1. Le università della terza età, comunque denominate, sono libere associazioni o enti culturali riconosciuti ed operanti nel settore, senza fini di lucro, partitici, sindacali e confessionali, aventi finalità culturali con ordinamenti autonomi disciplinati da propri statuti e regolamenti.
ART. 2.
1. Le università della terza età hanno l’obiettivo fondamentale della promozione culturale che riconosca e mantenga un ruolo attivo delle persone adulte ed anziane nella società, mediamente:
a) attuazione di corsi o laboratori e la realizzazione di altre attività culturali collegate o collaterali;
b) promozione e sostegno di studi, ricerche ed altre iniziative culturali per il confronto tra le culture e le generazioni;
c) stimolazione allo studio della condizione della persona anziana ed alla sensibilizzazione socio-culturale del territorio per una sempre maggiore integrazione sociale degli anziani e il dialogo intergenerazionale;
d) promozione diretta o con altri enti di ricerca sulla condizione della persona anziana.
CAPO II
AUTONOMIA STATUTARIA, ORGANIZZATIVA E FINANZIARIA DELLE UNIVERSITÀ DELLA TERZA ETÀ
ART. 3.
1. Ogni università della terza età adotta un proprio statuto con il quale sono disciplinati gli organi, le loro funzioni, competenze, procedure e modalità di funzionamento.
ART. 4.
1. Le università della terza età hanno autonomia gestionale, organizzativa e didattica nella scelta dei corsi di insegnamento e dei relativi docenti.
ART. 5.
1. I mezzi finanziari delle università della terza età sono assicurati dalle quote di iscrizione, nonché da contributi privati e pubblici.
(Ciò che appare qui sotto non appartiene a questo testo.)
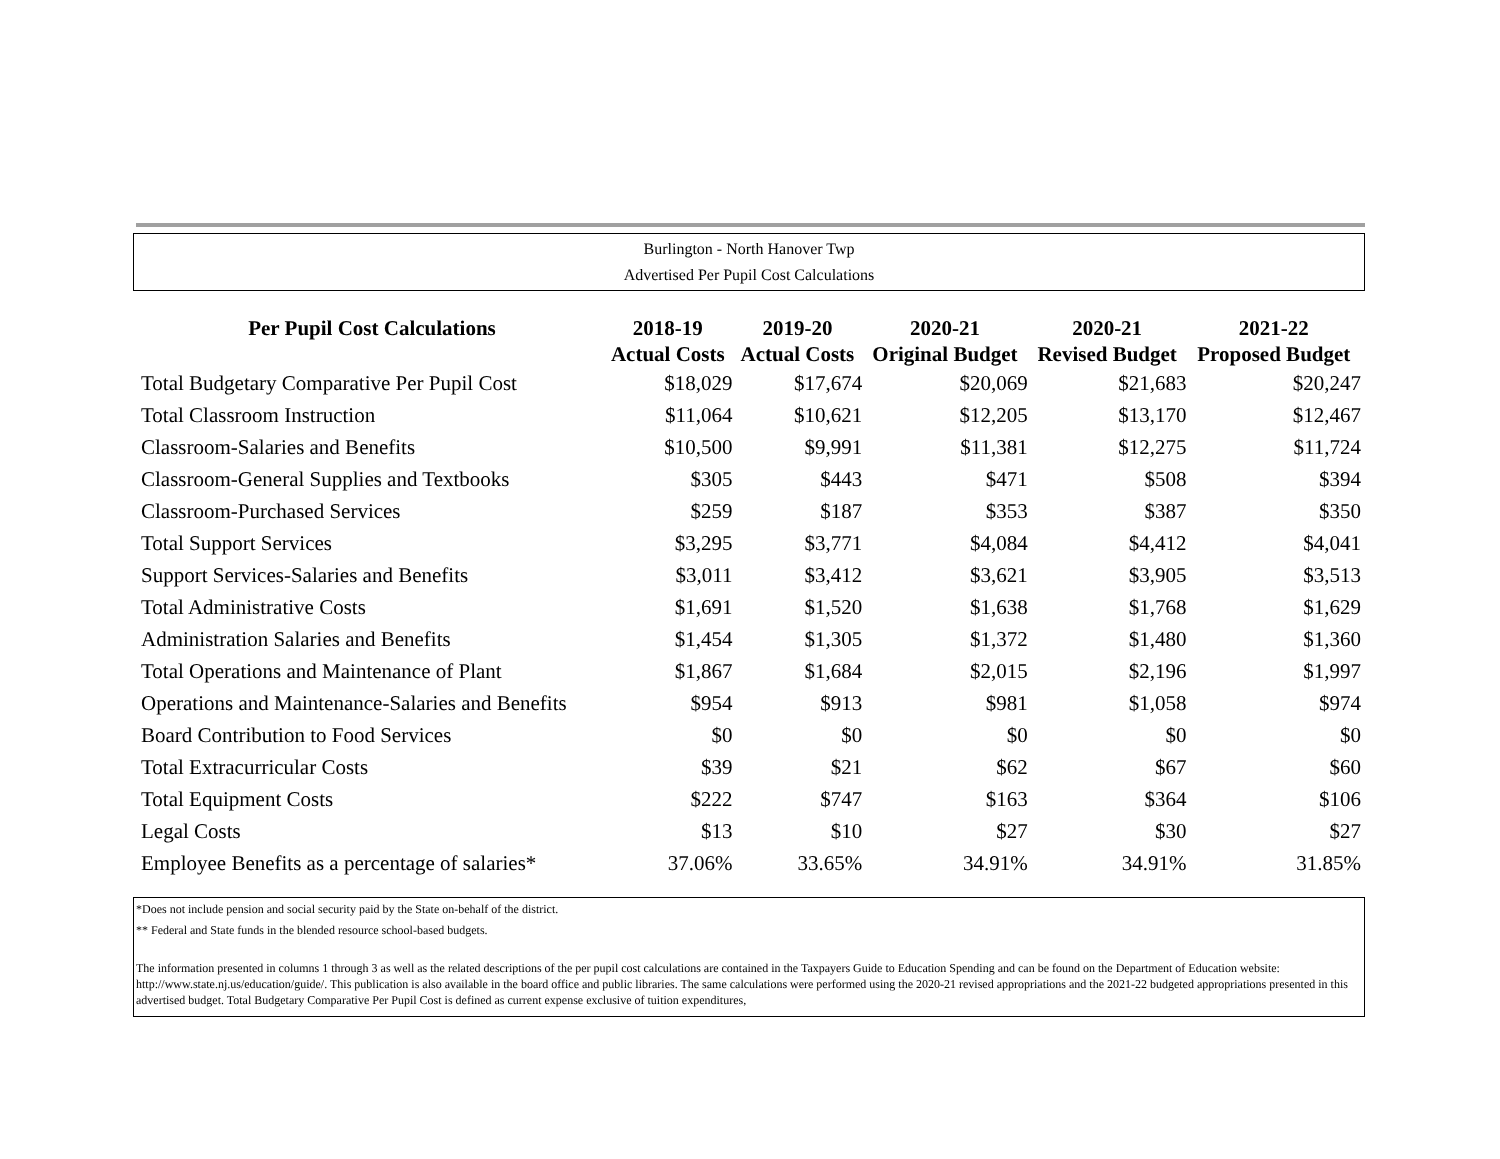Burlington - North Hanover Twp
Advertised Per Pupil Cost Calculations
| Per Pupil Cost Calculations | 2018-19 Actual Costs | 2019-20 Actual Costs | 2020-21 Original Budget | 2020-21 Revised Budget | 2021-22 Proposed Budget |
| --- | --- | --- | --- | --- | --- |
| Total Budgetary Comparative Per Pupil Cost | $18,029 | $17,674 | $20,069 | $21,683 | $20,247 |
| Total Classroom Instruction | $11,064 | $10,621 | $12,205 | $13,170 | $12,467 |
| Classroom-Salaries and Benefits | $10,500 | $9,991 | $11,381 | $12,275 | $11,724 |
| Classroom-General Supplies and Textbooks | $305 | $443 | $471 | $508 | $394 |
| Classroom-Purchased Services | $259 | $187 | $353 | $387 | $350 |
| Total Support Services | $3,295 | $3,771 | $4,084 | $4,412 | $4,041 |
| Support Services-Salaries and Benefits | $3,011 | $3,412 | $3,621 | $3,905 | $3,513 |
| Total Administrative Costs | $1,691 | $1,520 | $1,638 | $1,768 | $1,629 |
| Administration Salaries and Benefits | $1,454 | $1,305 | $1,372 | $1,480 | $1,360 |
| Total Operations and Maintenance of Plant | $1,867 | $1,684 | $2,015 | $2,196 | $1,997 |
| Operations and Maintenance-Salaries and Benefits | $954 | $913 | $981 | $1,058 | $974 |
| Board Contribution to Food Services | $0 | $0 | $0 | $0 | $0 |
| Total Extracurricular Costs | $39 | $21 | $62 | $67 | $60 |
| Total Equipment Costs | $222 | $747 | $163 | $364 | $106 |
| Legal Costs | $13 | $10 | $27 | $30 | $27 |
| Employee Benefits as a percentage of salaries* | 37.06% | 33.65% | 34.91% | 34.91% | 31.85% |
*Does not include pension and social security paid by the State on-behalf of the district.
** Federal and State funds in the blended resource school-based budgets.
The information presented in columns 1 through 3 as well as the related descriptions of the per pupil cost calculations are contained in the Taxpayers Guide to Education Spending and can be found on the Department of Education website: http://www.state.nj.us/education/guide/. This publication is also available in the board office and public libraries. The same calculations were performed using the 2020-21 revised appropriations and the 2021-22 budgeted appropriations presented in this advertised budget. Total Budgetary Comparative Per Pupil Cost is defined as current expense exclusive of tuition expenditures,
2. La legge finanziaria dello Stato definisce annualmente uno stanziamento specifico per le federazioni o associazioni nazionali di università e per le università della terza età aventi i requisiti di cui all’articolo 6, le quali presentino domanda secondo modalità da definire con decreto del Ministero dell’istruzione, dell’università e della ricerca.
CAPO III
RICONOSCIMENTO DELL’ATTIVITA ISTITUZIONALE DELLA UNIVERSITÀ DELLA TERZA ETÀ
ART. 6.
1. La regione di appartenenza riconosce, su domanda, come libere università della terza età, quelle università che abbiano i seguenti requisiti:
a) siano regolarmente costituisce come associazioni od enti culturali con le finalità, sancite dai propri statuti e regolamenti, previste dall’articolo 2, oppure siano strutture operative di enti culturali giuridicamente riconosciuti che operano nel settore o diramazione nel territorio di altra università della terza età con i requisiti richiesti;
b) svolgano già da almeno 2 anni una regolare attività accademica, costituita da almeno sei corsi per un totale di 150 ore annue;
c), abbiano un corpo docente composto per almeno due terzi da docenti laureati, insegnati o liberi professionisti, anche in quiescenza;
d) abbiano una regolare struttura amministrativa;
e) aderiscono ad una federazione o associazione di Università a carattere nazionale.
ART. 7.
1. Le regioni istituiscono appositi elenchi delle università della terza età.
ART. 8.
1. Le università della terza età iscritte all’elenco regionale possono beneficiare di contributi dello Stato, delle regioni e di enti locali, stipulare convenzioni per l’eventuale utilizzo di locali e personale dipendente dagli stessi e per lo svolgimento di attività culturali nel territorio.
ART. 9.
1. Il riconoscimento regionale cessa qualora l’università della terza età perda uno o più requisiti di cui all’articolo 6. A tale fine, le regioni verificano periodicamente la sussistenza dei requisiti di cui al medesimo articolo.
ART. 10.
1. Le università della terza età iscritte all’elenco regionale di cui all’articolo 7 sono ammesse ad usufruire della normativa prevista dalla sezione II del decreto legislativo 4 dicembre 1997, n. 460, a condizione che venga data la comunicazione di cui all’articolo 11, comma 1, del medesimo decreto legislativo all’Agenzia delle entrate – Direzione regionale all’Agenzia delle entrate, nel cui ambito territoriale ricade il loro domicilio fiscale.